Judge Matthew York and Auburn Police Department’s Officer Burgess are shown in this 2020 photo. “Our society has gone back and forth between punishment, deferral and rehabilitation,” said York, who presides over Auburn’s Community Court. Courtesy of Auburn Police Department.

Judge Matthew York and Auburn Police Department’s Officer Burgess are shown in this 2020 photo. “Our society has gone back and forth between punishment, deferral and rehabilitation,” said York, who presides over Auburn’s Community Court. Courtesy of Auburn Police Department.

Auburn Community Court has prevention in mind

It also saves taxpayers money in the long term by reducing recidivism rates.

In May 2021, Auburn opened its new Community Court, an alternative to the traditional court systems that use punishment in the form of fines and incarceration to prevent further crime.

Instead, the Community Court seeks to prevent further criminal activity by addressing the underlying causes. The Community Court does this by providing defendants with services such as treatment, housing and transportation.

“Our society has gone back and forth between punishment, deferral and rehabilitation,” said Judge Matthew York, who presides over Auburn’s Community Court. “It swings back and forth, but the Community Court is on the rehabilitation side of things.”

The City of Auburn has been interested in establishing a Community Court for several years, Public Information Officer Kalyn Brady said. Funding for the court became available just before the COVID-19 pandemic hit the state, which slowed down the process.

The city views the court as an opportunity to lift people up rather than simply punishing them.

“We see it as a real opportunity to build strong neighborhoods and break that cycle by giving opportunities to people who have committed crimes based on life challenges, like addiction or severe poverty,” Brady said. “Those can be real barriers to people, so we’re providing people the tools to get out of the situation. It’s a real win-win for the community and the city.”

Issues like homelessness and drug addiction contribute to crime because a person’s basic human needs aren’t met, York said.

“When people are dealing with substance abuse or they’re unhoused, they’re not concerned with fitting into societal norms and following the rules,” York said. “They’re concerned with their base needs.”

The Community Court helps people take care of their basic needs so they can focus on participating in society and following the rules, York said. As a judge in the Community Court, York can connect people with the services they need like housing, treatment and transportation.

This system not only has a positive impact on the people going through the court, but it also saves taxpayers money in the long term by reducing recidivism rates, York said. In King County, incarcerating one person costs roughly $200 a day, according to the Office of Financial Management.

“As soon as we get them past their basic needs, then we can expect them to follow the rules and get into a better place in their life where they are able to be happy and healthy,” York said.

York said that previously, when he worked as a judge, he could tell someone to get addiction counseling or to find housing, but as soon as the person left the courtroom, there wasn’t much he could do. Community Court is different.

“Previously I would tell people to do treatment or get an evaluation,” York said. “They may be completely earnest in the room, but as soon as they leave, they are concerned with basic needs. Community Court is attractive to me because I can tell them to do things and point them to the next room to provide them the opportunity to do it.”

Once someone has “graduated” from Community Court, their charges are dismissed, meaning there’s no record of the person committing it. This takes the burden of being labeled a criminal off of the people who go through the Community Court, York said.
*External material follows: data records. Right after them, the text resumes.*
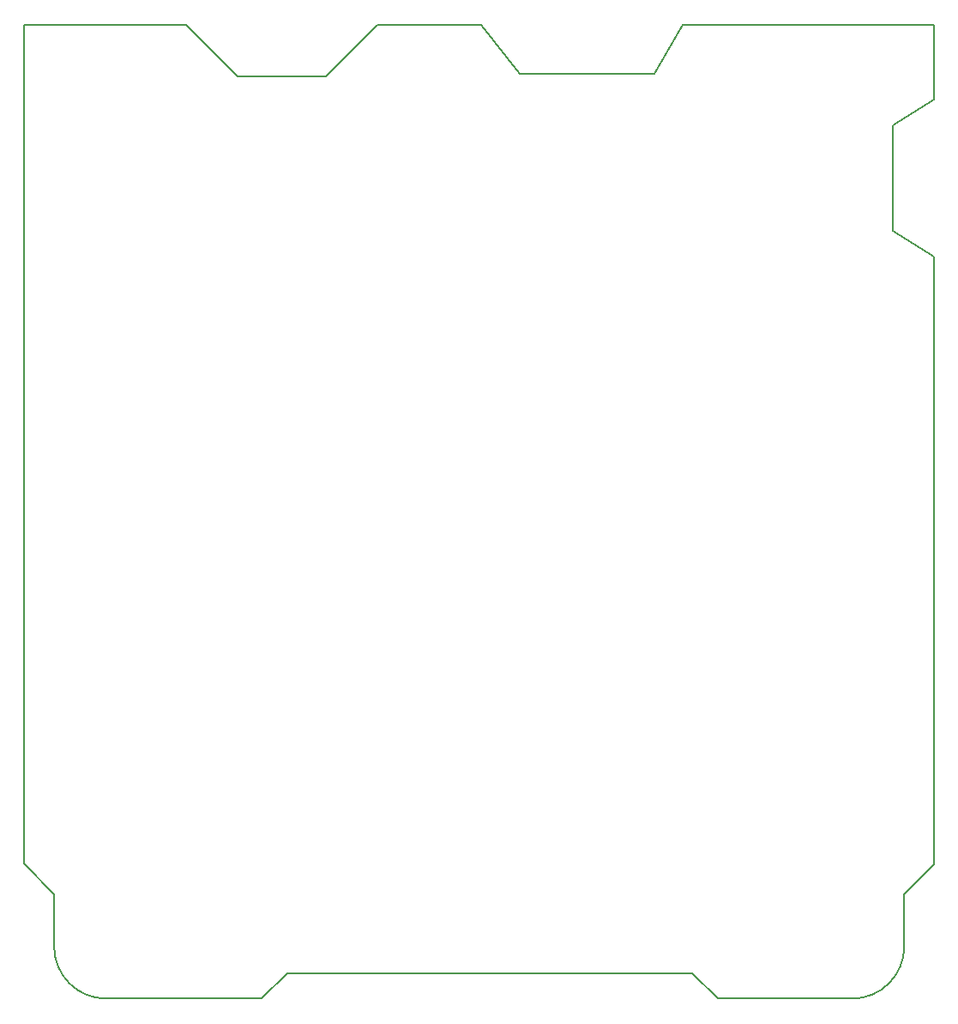
<source format=gbr>
%TF.GenerationSoftware,KiCad,Pcbnew,(6.0.1)*%
%TF.CreationDate,2022-03-12T11:24:15-03:00*%
%TF.ProjectId,magnetorquer_v2_2,6d61676e-6574-46f7-9271-7565725f7632,rev?*%
%TF.SameCoordinates,Original*%
%TF.FileFunction,Profile,NP*%
%FSLAX46Y46*%
G04 Gerber Fmt 4.6, Leading zero omitted, Abs format (unit mm)*
G04 Created by KiCad (PCBNEW (6.0.1)) date 2022-03-12 11:24:15*
%MOMM*%
%LPD*%
G01*
G04 APERTURE LIST*
%TA.AperFunction,Profile*%
%ADD10C,0.200000*%
%TD*%
G04 APERTURE END LIST*
D10*
%TO.C,U2*%
X94895200Y-147599400D02*
G75*
G03*
X100025200Y-152729400I5129999J-1D01*
G01*
X173685200Y-152729400D02*
G75*
G03*
X178815200Y-147599400I1J5129999D01*
G01*
X121765200Y-61739400D02*
X126796800Y-56689400D01*
X178815200Y-142419400D02*
X178815200Y-147599400D01*
X91905200Y-139395200D02*
X91905200Y-56689400D01*
X137025200Y-56689400D02*
X140885200Y-61519400D01*
X94895200Y-142419400D02*
X94895200Y-147599400D01*
X181775200Y-64059400D02*
X177675200Y-66619400D01*
X126796800Y-56689400D02*
X137025200Y-56689400D01*
X107955200Y-56689400D02*
X112994600Y-61739400D01*
X117885200Y-150229400D02*
X115385200Y-152729400D01*
X160385200Y-152729400D02*
X173685200Y-152729400D01*
X115385200Y-152729400D02*
X100025200Y-152729400D01*
X157885200Y-150229400D02*
X117885200Y-150229400D01*
X91905200Y-56689400D02*
X107955200Y-56689400D01*
X112994600Y-61739400D02*
X121765200Y-61739400D01*
X156965200Y-56689400D02*
X181775200Y-56689400D01*
X181775200Y-139459400D02*
X178815200Y-142419400D01*
X160385200Y-152729400D02*
X157885200Y-150229400D01*
X181775200Y-79559400D02*
X181775200Y-139459400D01*
X181775200Y-56689400D02*
X181775200Y-64059400D01*
X177675200Y-77009400D02*
X181775200Y-79559400D01*
X140885200Y-61519400D02*
X154175200Y-61519400D01*
X94895200Y-142419400D02*
X91905200Y-139395200D01*
X154175200Y-61519400D02*
X156965200Y-56689400D01*
X177675200Y-66619400D02*
X177675200Y-77009400D01*
%TD*%
M02*

</source>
If a person fails to complete their requirements, they are referred back to traditional court, where they may be ordered to pay a fine or do time in jail.
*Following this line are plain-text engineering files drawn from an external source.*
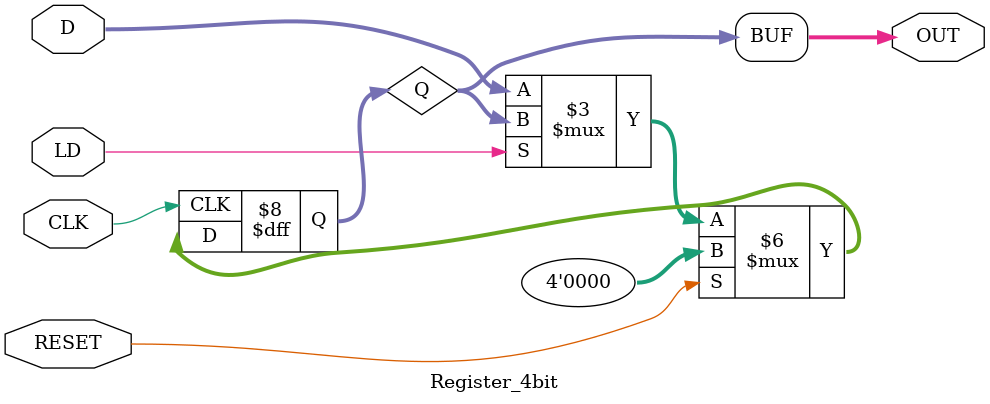
<source format=v>
module Register_4bit(
	input CLK,
	input [3:0]D,
	input LD,
	input RESET,
	output [3:0]OUT
);

	reg [3:0]Q;
	
	always @ (posedge CLK) begin
		if(RESET) begin
			Q <= 4'b0000;
		end else begin
			if(~LD) begin
				Q <= D;
			end
		end
	end
	
	assign OUT = Q;

endmodule

</source>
In addition to receiving help from the Resource Center, a person who goes through the court is also required to do community service in order to take accountability for breaking the law, York said.

Although it’s too early to measure how effective the Community Court is at preventing recidivism in Auburn, studies from across the country show promising results.
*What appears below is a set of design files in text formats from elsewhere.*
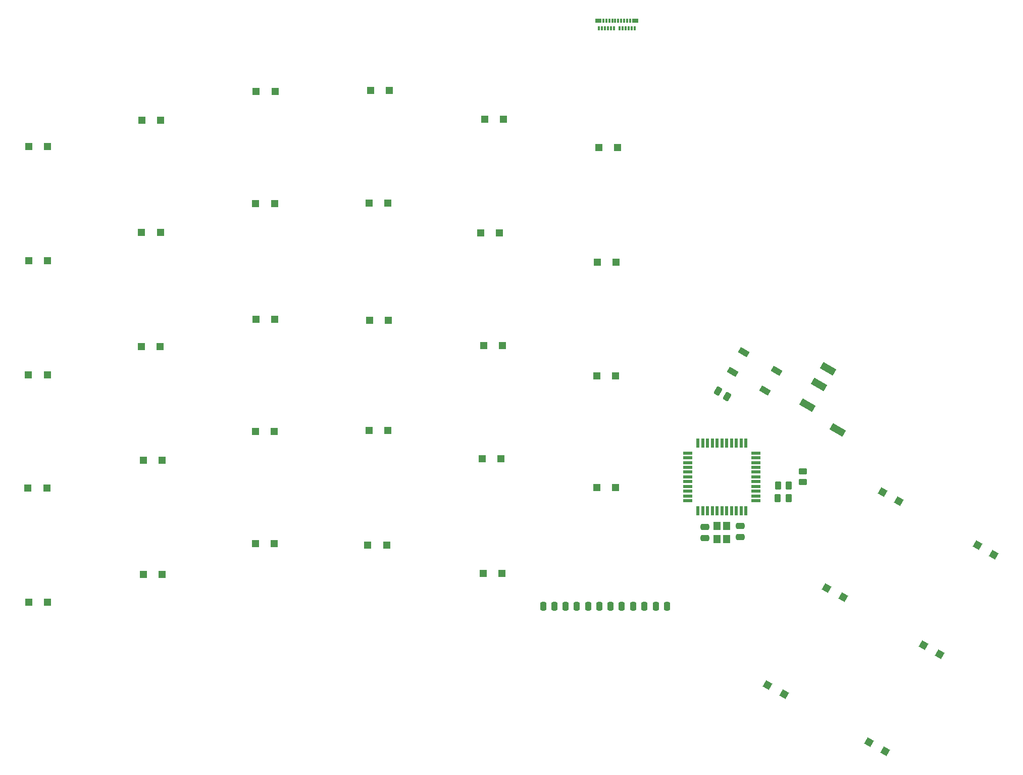
<source format=gbr>
%TF.GenerationSoftware,KiCad,Pcbnew,7.0.1*%
%TF.CreationDate,2023-09-23T01:25:44+08:00*%
%TF.ProjectId,split70kb,73706c69-7437-4306-9b62-2e6b69636164,rev?*%
%TF.SameCoordinates,Original*%
%TF.FileFunction,Paste,Bot*%
%TF.FilePolarity,Positive*%
%FSLAX46Y46*%
G04 Gerber Fmt 4.6, Leading zero omitted, Abs format (unit mm)*
G04 Created by KiCad (PCBNEW 7.0.1) date 2023-09-23 01:25:44*
%MOMM*%
%LPD*%
G01*
G04 APERTURE LIST*
G04 Aperture macros list*
%AMRoundRect*
0 Rectangle with rounded corners*
0 $1 Rounding radius*
0 $2 $3 $4 $5 $6 $7 $8 $9 X,Y pos of 4 corners*
0 Add a 4 corners polygon primitive as box body*
4,1,4,$2,$3,$4,$5,$6,$7,$8,$9,$2,$3,0*
0 Add four circle primitives for the rounded corners*
1,1,$1+$1,$2,$3*
1,1,$1+$1,$4,$5*
1,1,$1+$1,$6,$7*
1,1,$1+$1,$8,$9*
0 Add four rect primitives between the rounded corners*
20,1,$1+$1,$2,$3,$4,$5,0*
20,1,$1+$1,$4,$5,$6,$7,0*
20,1,$1+$1,$6,$7,$8,$9,0*
20,1,$1+$1,$8,$9,$2,$3,0*%
%AMRotRect*
0 Rectangle, with rotation*
0 The origin of the aperture is its center*
0 $1 length*
0 $2 width*
0 $3 Rotation angle, in degrees counterclockwise*
0 Add horizontal line*
21,1,$1,$2,0,0,$3*%
G04 Aperture macros list end*
%ADD10R,1.200000X1.400000*%
%ADD11R,1.200000X1.200000*%
%ADD12RotRect,1.200000X2.500000X240.000000*%
%ADD13RoundRect,0.250000X0.250000X0.475000X-0.250000X0.475000X-0.250000X-0.475000X0.250000X-0.475000X0*%
%ADD14RoundRect,0.250000X-0.475000X0.250000X-0.475000X-0.250000X0.475000X-0.250000X0.475000X0.250000X0*%
%ADD15R,0.300000X0.700000*%
%ADD16R,1.000000X0.700000*%
%ADD17RotRect,1.200000X1.200000X150.000000*%
%ADD18RoundRect,0.250000X0.450000X-0.262500X0.450000X0.262500X-0.450000X0.262500X-0.450000X-0.262500X0*%
%ADD19RoundRect,0.250000X0.452332X0.258461X-0.002332X0.520961X-0.452332X-0.258461X0.002332X-0.520961X0*%
%ADD20R,0.550000X1.500000*%
%ADD21R,1.500000X0.550000*%
%ADD22RoundRect,0.250000X0.262500X0.450000X-0.262500X0.450000X-0.262500X-0.450000X0.262500X-0.450000X0*%
%ADD23RoundRect,0.250000X0.475000X-0.250000X0.475000X0.250000X-0.475000X0.250000X-0.475000X-0.250000X0*%
%ADD24RotRect,1.700000X1.000000X150.000000*%
G04 APERTURE END LIST*
D10*
%TO.C,X1*%
X145362000Y-110921500D03*
X145362000Y-108721500D03*
X146962000Y-108721500D03*
X146962000Y-110921500D03*
%TD*%
D11*
%TO.C,D10*%
X52269000Y-116810400D03*
X49119000Y-116810400D03*
%TD*%
%TO.C,D17*%
X90162900Y-54636300D03*
X87012900Y-54636300D03*
%TD*%
%TO.C,D19*%
X90155200Y-92730600D03*
X87005200Y-92730600D03*
%TD*%
D12*
%TO.C,J2*%
X162469917Y-84973246D03*
X163969917Y-82375169D03*
X165549083Y-92639975D03*
X160469917Y-88437347D03*
%TD*%
D13*
%TO.C,C3*%
X136972000Y-122174000D03*
X135072000Y-122174000D03*
%TD*%
D11*
%TO.C,D4*%
X32946800Y-102339900D03*
X29796800Y-102339900D03*
%TD*%
%TO.C,D29*%
X128314100Y-102249500D03*
X125164100Y-102249500D03*
%TD*%
D14*
%TO.C,C2*%
X143288300Y-108871500D03*
X143288300Y-110771500D03*
%TD*%
D11*
%TO.C,D28*%
X128307200Y-83531700D03*
X125157200Y-83531700D03*
%TD*%
%TO.C,D2*%
X33053700Y-64244100D03*
X29903700Y-64244100D03*
%TD*%
D15*
%TO.C,J1*%
X125524000Y-25328000D03*
X126024000Y-25328000D03*
X126524000Y-25328000D03*
X127024000Y-25328000D03*
X127524000Y-25328000D03*
X128024000Y-25328000D03*
X129024000Y-25328000D03*
X129524000Y-25328000D03*
X130024000Y-25328000D03*
X130524000Y-25328000D03*
X131024000Y-25328000D03*
X131524000Y-25328000D03*
D16*
X131624000Y-24028000D03*
D15*
X130774000Y-24028000D03*
X130274000Y-24028000D03*
X129774000Y-24028000D03*
X129274000Y-24028000D03*
X128774000Y-24028000D03*
X128274000Y-24028000D03*
X127774000Y-24028000D03*
X127274000Y-24028000D03*
X126774000Y-24028000D03*
X126274000Y-24028000D03*
D16*
X125424000Y-24028000D03*
%TD*%
D13*
%TO.C,C6*%
X125608000Y-122174000D03*
X123708000Y-122174000D03*
%TD*%
D17*
%TO.C,D35*%
X173523690Y-146503500D03*
X170795710Y-144928500D03*
%TD*%
D18*
%TO.C,R2*%
X159766000Y-101346000D03*
X159766000Y-99521000D03*
%TD*%
D19*
%TO.C,R1*%
X147066048Y-86988650D03*
X145485552Y-86076150D03*
%TD*%
D13*
%TO.C,C7*%
X121798000Y-122174000D03*
X119898000Y-122174000D03*
%TD*%
D11*
%TO.C,D6*%
X52039500Y-40716700D03*
X48889500Y-40716700D03*
%TD*%
D13*
%TO.C,C5*%
X129352000Y-122174000D03*
X127452000Y-122174000D03*
%TD*%
D11*
%TO.C,D22*%
X108829300Y-59626300D03*
X105679300Y-59626300D03*
%TD*%
%TO.C,D1*%
X33104700Y-45115500D03*
X29954700Y-45115500D03*
%TD*%
%TO.C,D9*%
X52315700Y-97738600D03*
X49165700Y-97738600D03*
%TD*%
%TO.C,D13*%
X71148200Y-74056900D03*
X67998200Y-74056900D03*
%TD*%
D20*
%TO.C,U1*%
X150162000Y-106182000D03*
X149362000Y-106182000D03*
X148562000Y-106182000D03*
X147762000Y-106182000D03*
X146962000Y-106182000D03*
X146162000Y-106182000D03*
X145362000Y-106182000D03*
X144562000Y-106182000D03*
X143762000Y-106182000D03*
X142962000Y-106182000D03*
X142162000Y-106182000D03*
D21*
X140462000Y-104482000D03*
X140462000Y-103682000D03*
X140462000Y-102882000D03*
X140462000Y-102082000D03*
X140462000Y-101282000D03*
X140462000Y-100482000D03*
X140462000Y-99682000D03*
X140462000Y-98882000D03*
X140462000Y-98082000D03*
X140462000Y-97282000D03*
X140462000Y-96482000D03*
D20*
X142162000Y-94782000D03*
X142962000Y-94782000D03*
X143762000Y-94782000D03*
X144562000Y-94782000D03*
X145362000Y-94782000D03*
X146162000Y-94782000D03*
X146962000Y-94782000D03*
X147762000Y-94782000D03*
X148562000Y-94782000D03*
X149362000Y-94782000D03*
X150162000Y-94782000D03*
D21*
X151862000Y-96482000D03*
X151862000Y-97282000D03*
X151862000Y-98082000D03*
X151862000Y-98882000D03*
X151862000Y-99682000D03*
X151862000Y-100482000D03*
X151862000Y-101282000D03*
X151862000Y-102082000D03*
X151862000Y-102882000D03*
X151862000Y-103682000D03*
X151862000Y-104482000D03*
%TD*%
D17*
%TO.C,D31*%
X166463990Y-120675500D03*
X163736010Y-119100500D03*
%TD*%
D11*
%TO.C,D18*%
X90218500Y-74235700D03*
X87068500Y-74235700D03*
%TD*%
D22*
%TO.C,R3*%
X157365000Y-104056100D03*
X155540000Y-104056100D03*
%TD*%
D11*
%TO.C,D20*%
X89925000Y-111925000D03*
X86775000Y-111925000D03*
%TD*%
%TO.C,D8*%
X51978000Y-78659800D03*
X48828000Y-78659800D03*
%TD*%
%TO.C,D21*%
X109512400Y-40536000D03*
X106362400Y-40536000D03*
%TD*%
D13*
%TO.C,C8*%
X118110000Y-122174000D03*
X116210000Y-122174000D03*
%TD*%
D23*
%TO.C,C1*%
X149215300Y-110591900D03*
X149215300Y-108691900D03*
%TD*%
D11*
%TO.C,D5*%
X33103600Y-121481900D03*
X29953600Y-121481900D03*
%TD*%
D24*
%TO.C,SW1*%
X155315980Y-82733552D03*
X149860020Y-79583552D03*
X153415980Y-86024448D03*
X147960020Y-82874448D03*
%TD*%
D11*
%TO.C,D11*%
X71215400Y-35862300D03*
X68065400Y-35862300D03*
%TD*%
%TO.C,D27*%
X128415000Y-64516000D03*
X125265000Y-64516000D03*
%TD*%
%TO.C,D14*%
X71109400Y-92865000D03*
X67959400Y-92865000D03*
%TD*%
D17*
%TO.C,D33*%
X191747990Y-113538000D03*
X189020010Y-111963000D03*
%TD*%
D11*
%TO.C,D26*%
X128677200Y-45269900D03*
X125527200Y-45269900D03*
%TD*%
%TO.C,D16*%
X90397500Y-35740200D03*
X87247500Y-35740200D03*
%TD*%
%TO.C,D24*%
X109129700Y-97465500D03*
X105979700Y-97465500D03*
%TD*%
D17*
%TO.C,D30*%
X156557990Y-136931500D03*
X153830010Y-135356500D03*
%TD*%
D13*
%TO.C,C4*%
X133162000Y-122174000D03*
X131262000Y-122174000D03*
%TD*%
D11*
%TO.C,D15*%
X71112600Y-111689000D03*
X67962600Y-111689000D03*
%TD*%
%TO.C,D25*%
X109299600Y-116650800D03*
X106149600Y-116650800D03*
%TD*%
D17*
%TO.C,D32*%
X175809690Y-104593500D03*
X173081710Y-103018500D03*
%TD*%
%TO.C,D34*%
X182667690Y-130247500D03*
X179939710Y-128672500D03*
%TD*%
D11*
%TO.C,D23*%
X109365000Y-78486000D03*
X106215000Y-78486000D03*
%TD*%
%TO.C,D7*%
X52000000Y-59550000D03*
X48850000Y-59550000D03*
%TD*%
D22*
%TO.C,R4*%
X157376500Y-101902600D03*
X155551500Y-101902600D03*
%TD*%
D11*
%TO.C,D12*%
X71130800Y-54715200D03*
X67980800Y-54715200D03*
%TD*%
%TO.C,D3*%
X33030400Y-83361800D03*
X29880400Y-83361800D03*
%TD*%
M02*

</source>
A study of the Red Hook Community Justice Center in Brooklyn, New York found that community court reduces recidivism by 10% in adults and reduces felony and misdemeanor crimes in the jurisdiction served by the justice center.

King County also has Community Courts in Redmond and Shoreline.

Auburn’s Resource Center is the organization that connects people in the court with services they need. The Resource Center is also open to the public from 1:30 – 3:30 p.m. every Thursday at 2816 Auburn Way N. You don’t have to be a participant in the Community Court to access the resources provided.

You can view a full list of the resources provided by the center on King County’s Community Court Website under the virtual resource center tab.